Ingredients:
- 2 cups cooked chicken breast, diced or shredded
- 1/4 cup dried cranberries
- 1/4 cup chopped pecans
- 2 stalks celery, diced
- 1/4 cup diced red onion
- 1/4 cup plain non-fat Greek yogurt
- 2 tablespoons light mayonnaise
- 1 tablespoon Dijon mustard
- 1 tablespoon lemon juice
- Salt and pepper to taste
- Fresh parsley or chives, chopped (optional, for garnish)
Instructions:
- Prepare Chicken: Begin by cooking the chicken breast until fully cooked. You can use your preferred method, such as boiling, grilling, or baking. Once cooked, allow the chicken to cool before dicing or shredding it into bite-sized pieces.
- Combine Salad Ingredients: In a large mixing bowl, combine the cooked chicken, dried cranberries, chopped pecans, diced celery, and diced red onion. Gently toss the ingredients until they are evenly distributed.

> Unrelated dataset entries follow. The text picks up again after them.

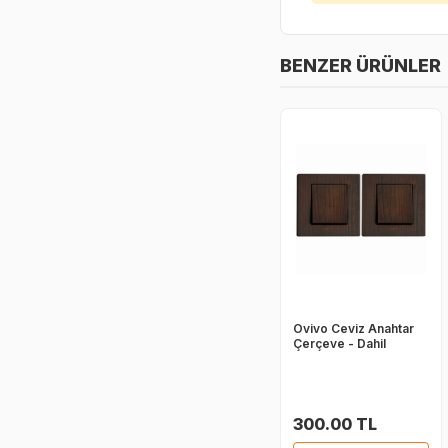
BENZER ÜRÜNLER
Ovivo Ceviz Anahtar
Çerçeve - Dahil
300.00 TL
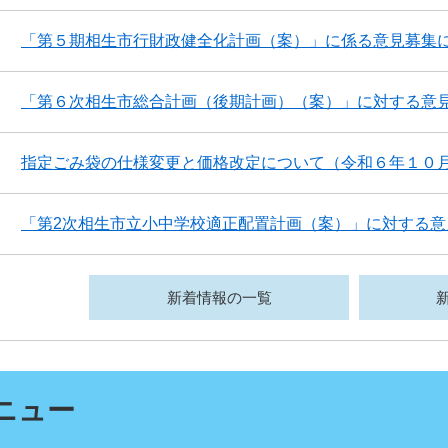
「第５期相生市行財政健全化計画（案）」に係る意見募集
「第６次相生市総合計画（後期計画）（案）」に対する意
指定ごみ袋の仕様変更と価格改定について（令和６年１０
「第2次相生市立小中学校適正配置計画（案）」に対する意
新着情報の一覧
ニュー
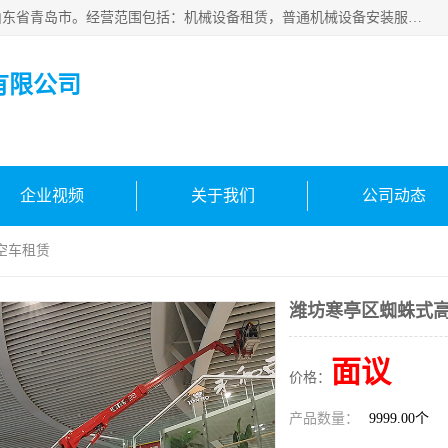
青岛高晟工程机械租赁有限公司成立于2015年，注册地位于山东省青岛市。经营范围包括：机械设备租赁，普通机械设备安装服务，电子、机械设备维护，专用设备修理，通用设备修理，机械设备销售，环境保护专用设备销售，建筑材料销售，专业保洁、清洗、消毒服务，劳动保护用品销售，信息技术咨询服务，汽车拖车、求援、清障服务，物业管理；工程管理服务，货物进出口，技术进出口，汽车销售，新能源汽车整车销售等。
有限公司
企业视频
关于我们
公司动态
空车租赁
潍坊寒亭区蜘蛛式
面议
价格：
产品数量：
9999.00个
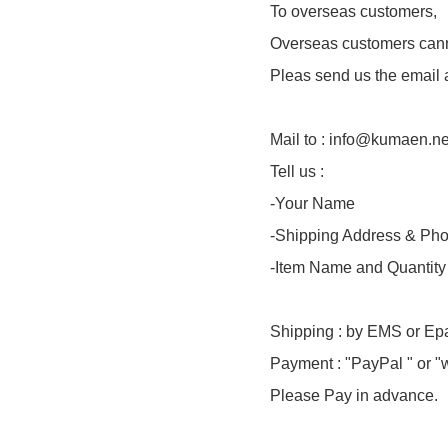
To overseas customers,
Overseas customers canno
Pleas send us the email 
Mail to : info@kumaen.ne
Tell us :
-Your Name
-Shipping Address & Ph
-Item Name and Quantity
Shipping : by EMS or Ep
Payment : "PayPal " or "w
Please Pay in advance.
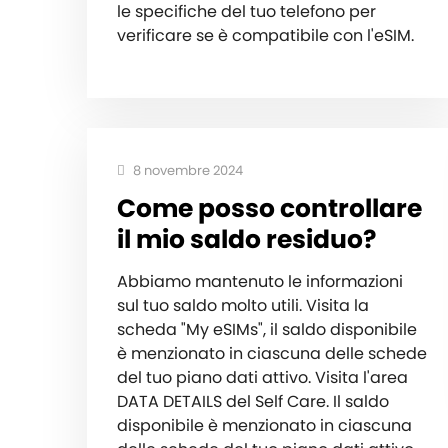
le specifiche del tuo telefono per
verificare se è compatibile con l'eSIM.
8 novembre 2024
Come posso controllare
il mio saldo residuo?
Abbiamo mantenuto le informazioni
sul tuo saldo molto utili. Visita la
scheda "My eSIMs", il saldo disponibile
è menzionato in ciascuna delle schede
del tuo piano dati attivo. Visita l'area
DATA DETAILS del Self Care. Il saldo
disponibile è menzionato in ciascuna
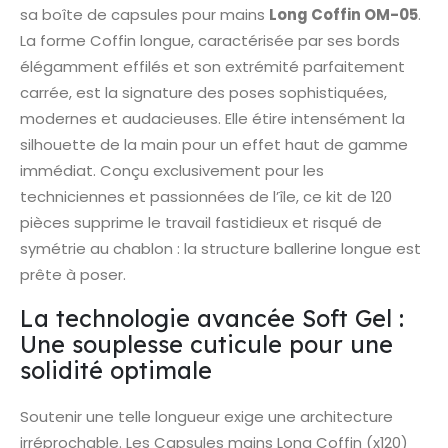
sa boîte de capsules pour mains
Long Coffin OM-05
.
La forme Coffin longue, caractérisée par ses bords
élégamment effilés et son extrémité parfaitement
carrée, est la signature des poses sophistiquées,
modernes et audacieuses. Elle étire intensément la
silhouette de la main pour un effet haut de gamme
immédiat. Conçu exclusivement pour les
techniciennes et passionnées de l’île, ce kit de 120
pièces supprime le travail fastidieux et risqué de
symétrie au chablon : la structure ballerine longue est
prête à poser.
La technologie avancée Soft Gel :
Une souplesse cuticule pour une
solidité optimale
Soutenir une telle longueur exige une architecture
irréprochable. Les Capsules mains Long Coffin (x120)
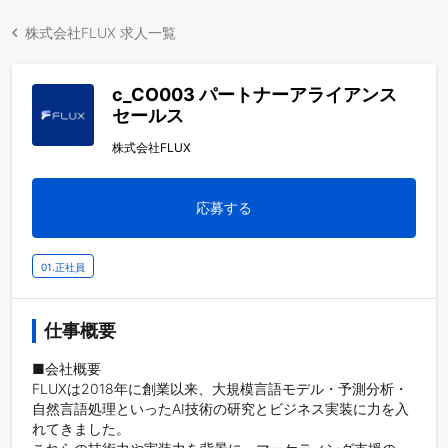
株式会社FLUX 求人一覧
c_CO003 パートナーアライアンス
セールス
株式会社FLUX
応募する
01.正社員
仕事概要
■会社概要

FLUXは2018年に創業以来、大規模言語モデル・予測分析・
自然言語処理といったAI技術の研究とビジネス実装に力を入
れてきました。
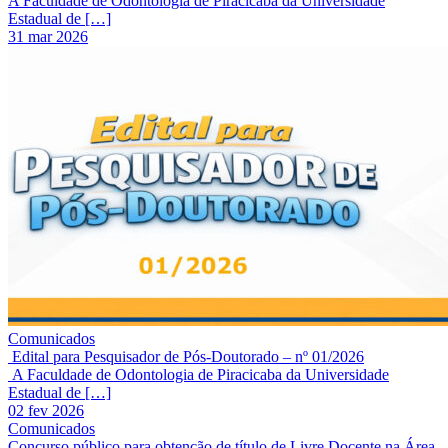
A Faculdade de Odontologia de Piracicaba da Universidade
Estadual de […]
31 mar 2026
Comunicados
Edital para Pesquisador de Pós-Doutorado – nº 01/2026
A Faculdade de Odontologia de Piracicaba da Universidade
Estadual de […]
02 fev 2026
Comunicados
Concurso público para obtenção de título de Livre Docente na Área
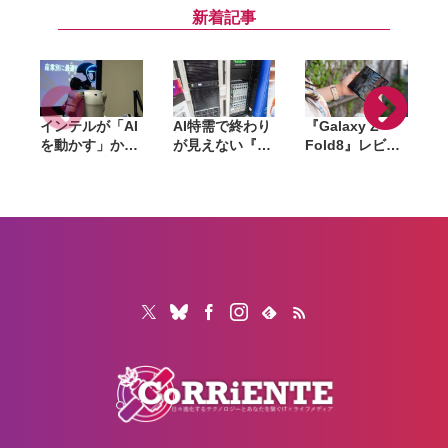
能が新たに追加
新着記事
インテルが「AI
AI特需で終わり
『Galaxy Z
を動かす」から
が見えない『ラ
Fold8』レビュ
「AIで機械を動
マゲドン』。メ
ー。1週間使っ
かす」へ。
モリからSSD、
て実感した「ち
Panther Lake
GPUへ広がった
ょうどいい大画
で挑むフィジカ
値上げの波は
面」、4:3ディ
ルAIの現在地
「マザーボー
スプレイと約
ド」へ波及か
201gの軽さが
生む新しい使い
心地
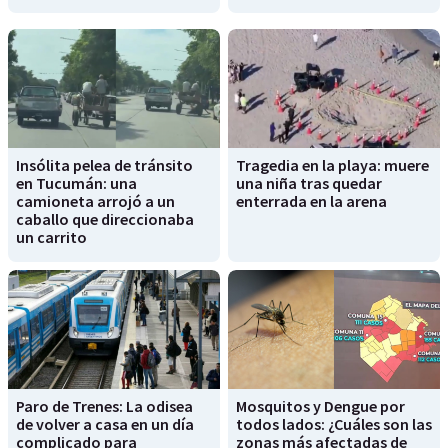
Insólita pelea de tránsito
Tragedia en la playa: muere
en Tucumán: una
una niña tras quedar
camioneta arrojó a un
enterrada en la arena
caballo que direccionaba
un carrito
Paro de Trenes: La odisea
Mosquitos y Dengue por
de volver a casa en un día
todos lados: ¿Cuáles son las
complicado para
zonas más afectadas de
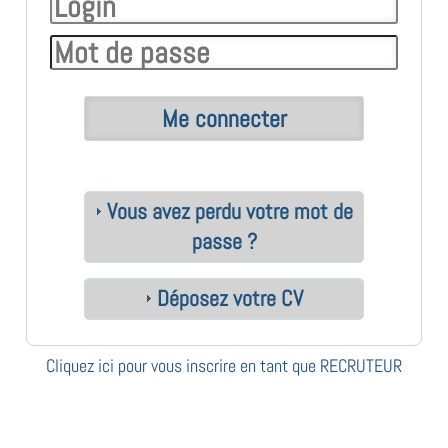
Vous avez perdu votre mot de
passe ?
Déposez votre CV
Cliquez ici pour vous inscrire en tant que RECRUTEUR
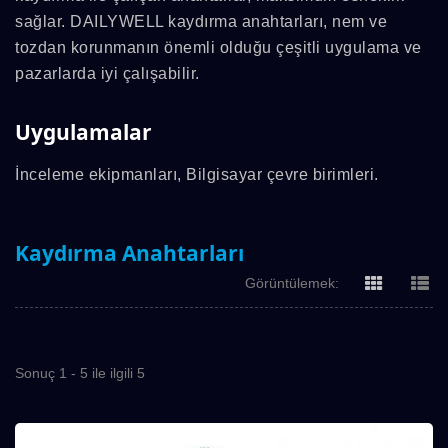
sağlar. DAILYWELL kaydırma anahtarları, nem ve
tozdan korunmanın önemli olduğu çeşitli uygulama ve
pazarlarda iyi çalışabilir.
Uygulamalar
İnceleme ekipmanları, Bilgisayar çevre birimleri.
Kaydırma Anahtarları
Görüntülemek:
Sonuç 1 - 5 ile ilgili 5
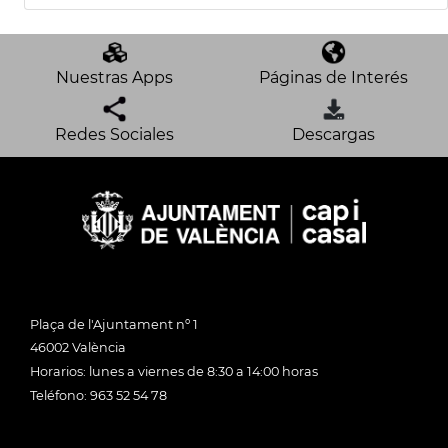
Nuestras Apps
Páginas de Interés
Redes Sociales
Descargas
Plaça de l'Ajuntament nº 1
46002 València
Horarios: lunes a viernes de 8:30 a 14:00 horas
Teléfono: 963 52 54 78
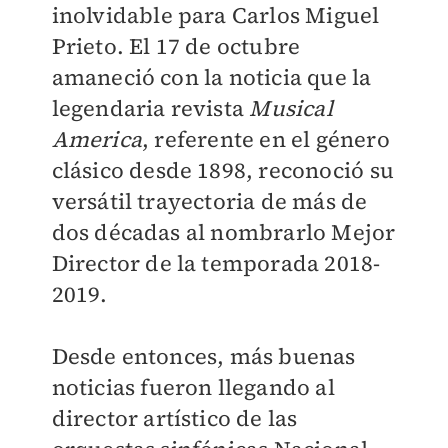
inolvidable para Carlos Miguel
Prieto. El 17 de octubre
amaneció con la noticia que la
legendaria revista
Musical
America
, referente en el género
clásico desde 1898, reconoció su
versátil trayectoria de más de
dos décadas al nombrarlo Mejor
Director de la temporada 2018-
2019.
Desde entonces, más buenas
noticias fueron llegando al
director artístico de las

- Prepare Dressing: In a small bowl, whisk together the plain non-fat Greek yogurt, light mayonnaise, Dijon mustard, and lemon juice until smooth and well combined. Season the dressing with salt and pepper to taste.
- Coat Salad with Dressing: Pour the dressing over the chicken salad mixture in the large bowl. Carefully toss the salad until all ingredients are evenly coated with the dressing.
- Chill Salad: Cover the bowl with plastic wrap or transfer the salad to an airtight container. Refrigerate the salad for at least 30 minutes to allow the flavors to meld and the salad to chill.
- Garnish and Serve: Before serving, garnish the Weight Watchers Cranberry Pecan Chicken Salad with chopped fresh parsley or chives, if desired. Serve the chilled salad as a light and satisfying meal option.